▶ _Source material_:
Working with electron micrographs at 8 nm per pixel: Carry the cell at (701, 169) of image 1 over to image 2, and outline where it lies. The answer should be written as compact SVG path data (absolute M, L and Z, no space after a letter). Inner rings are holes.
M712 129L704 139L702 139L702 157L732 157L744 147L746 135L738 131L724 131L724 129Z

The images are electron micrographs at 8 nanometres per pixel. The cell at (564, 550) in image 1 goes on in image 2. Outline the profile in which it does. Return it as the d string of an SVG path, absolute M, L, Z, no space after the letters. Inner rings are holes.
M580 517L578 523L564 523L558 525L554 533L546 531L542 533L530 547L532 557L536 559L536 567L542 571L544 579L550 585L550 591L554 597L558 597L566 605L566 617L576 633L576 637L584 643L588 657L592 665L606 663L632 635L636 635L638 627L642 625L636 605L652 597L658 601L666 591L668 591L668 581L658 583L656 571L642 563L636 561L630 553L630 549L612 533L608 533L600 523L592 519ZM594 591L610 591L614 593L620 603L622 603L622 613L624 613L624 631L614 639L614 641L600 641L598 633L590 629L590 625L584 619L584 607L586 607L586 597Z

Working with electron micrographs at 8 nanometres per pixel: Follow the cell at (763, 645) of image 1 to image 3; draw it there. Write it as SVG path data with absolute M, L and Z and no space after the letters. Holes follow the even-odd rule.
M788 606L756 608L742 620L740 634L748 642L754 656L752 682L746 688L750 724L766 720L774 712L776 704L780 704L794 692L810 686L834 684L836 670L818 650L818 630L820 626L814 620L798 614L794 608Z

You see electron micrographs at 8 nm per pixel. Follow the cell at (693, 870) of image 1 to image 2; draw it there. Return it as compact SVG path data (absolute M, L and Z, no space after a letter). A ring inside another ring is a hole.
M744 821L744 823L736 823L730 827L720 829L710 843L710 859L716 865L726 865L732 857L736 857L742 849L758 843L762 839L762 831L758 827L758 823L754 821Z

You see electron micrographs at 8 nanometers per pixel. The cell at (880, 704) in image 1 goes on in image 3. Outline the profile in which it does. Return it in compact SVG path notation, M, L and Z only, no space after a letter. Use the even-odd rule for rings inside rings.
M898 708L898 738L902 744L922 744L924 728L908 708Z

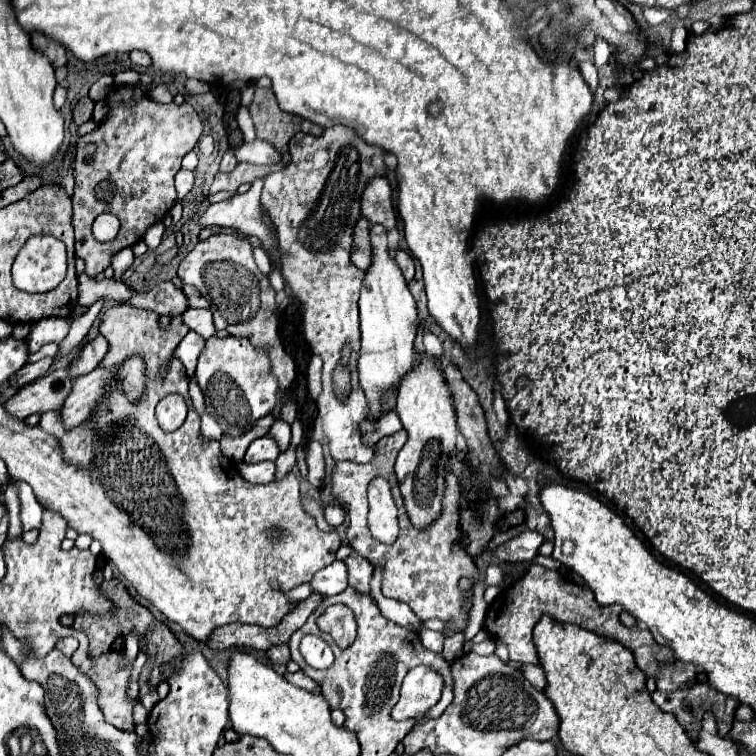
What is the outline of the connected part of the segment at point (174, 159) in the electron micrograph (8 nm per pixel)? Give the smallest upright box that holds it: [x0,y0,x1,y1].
[72,85,202,279]

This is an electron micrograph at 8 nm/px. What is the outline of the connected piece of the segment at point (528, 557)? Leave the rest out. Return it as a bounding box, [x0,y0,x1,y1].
[496,531,544,561]

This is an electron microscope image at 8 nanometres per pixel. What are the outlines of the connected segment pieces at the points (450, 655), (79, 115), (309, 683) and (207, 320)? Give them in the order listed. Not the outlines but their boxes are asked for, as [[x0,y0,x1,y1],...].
[[444,633,464,663],[74,97,94,125],[286,671,316,691],[182,309,216,339]]

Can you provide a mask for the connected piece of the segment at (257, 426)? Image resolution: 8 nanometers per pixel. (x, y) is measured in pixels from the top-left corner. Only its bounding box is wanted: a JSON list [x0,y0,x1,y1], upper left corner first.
[220,415,276,463]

▶ _Task instructions_: Each line above should be written out again unchanged; no images are to be carried over.

▶ _Written answer_:
Working with electron micrographs at 8 nm per pixel: Carry the cell at (701, 169) of image 1 over to image 2, and outline where it lies. The answer should be written as compact SVG path data (absolute M, L and Z, no space after a letter). Inner rings are holes.
M712 129L704 139L702 139L702 157L732 157L744 147L746 135L738 131L724 131L724 129Z

The images are electron micrographs at 8 nanometres per pixel. The cell at (564, 550) in image 1 goes on in image 2. Outline the profile in which it does. Return it as the d string of an SVG path, absolute M, L, Z, no space after the letters. Inner rings are holes.
M580 517L578 523L564 523L558 525L554 533L546 531L542 533L530 547L532 557L536 559L536 567L542 571L544 579L550 585L550 591L554 597L558 597L566 605L566 617L576 633L576 637L584 643L588 657L592 665L606 663L632 635L636 635L638 627L642 625L636 605L652 597L658 601L666 591L668 591L668 581L658 583L656 571L642 563L636 561L630 553L630 549L612 533L608 533L600 523L592 519ZM594 591L610 591L614 593L620 603L622 603L622 613L624 613L624 631L614 639L614 641L600 641L598 633L590 629L590 625L584 619L584 607L586 607L586 597Z

Working with electron micrographs at 8 nanometres per pixel: Follow the cell at (763, 645) of image 1 to image 3; draw it there. Write it as SVG path data with absolute M, L and Z and no space after the letters. Holes follow the even-odd rule.
M788 606L756 608L742 620L740 634L748 642L754 656L752 682L746 688L750 724L766 720L774 712L776 704L780 704L794 692L810 686L834 684L836 670L818 650L818 630L820 626L814 620L798 614L794 608Z

You see electron micrographs at 8 nm per pixel. Follow the cell at (693, 870) of image 1 to image 2; draw it there. Return it as compact SVG path data (absolute M, L and Z, no space after a letter). A ring inside another ring is a hole.
M744 821L744 823L736 823L730 827L720 829L710 843L710 859L716 865L726 865L732 857L736 857L742 849L758 843L762 839L762 831L758 827L758 823L754 821Z

You see electron micrographs at 8 nanometers per pixel. The cell at (880, 704) in image 1 goes on in image 3. Outline the profile in which it does. Return it in compact SVG path notation, M, L and Z only, no space after a letter. Use the even-odd rule for rings inside rings.
M898 708L898 738L902 744L922 744L924 728L908 708Z

What is the outline of the connected part of the segment at point (174, 159) in the electron micrograph (8 nm per pixel)? Give the smallest upright box that holds it: [x0,y0,x1,y1].
[72,85,202,279]

This is an electron micrograph at 8 nm/px. What is the outline of the connected piece of the segment at point (528, 557)? Leave the rest out. Return it as a bounding box, [x0,y0,x1,y1].
[496,531,544,561]

This is an electron microscope image at 8 nanometres per pixel. What are the outlines of the connected segment pieces at the points (450, 655), (79, 115), (309, 683) and (207, 320)? Give them in the order listed. Not the outlines but their boxes are asked for, as [[x0,y0,x1,y1],...].
[[444,633,464,663],[74,97,94,125],[286,671,316,691],[182,309,216,339]]

Can you provide a mask for the connected piece of the segment at (257, 426)? Image resolution: 8 nanometers per pixel. (x, y) is measured in pixels from the top-left corner. Only its bounding box is wanted: a JSON list [x0,y0,x1,y1], upper left corner first.
[220,415,276,463]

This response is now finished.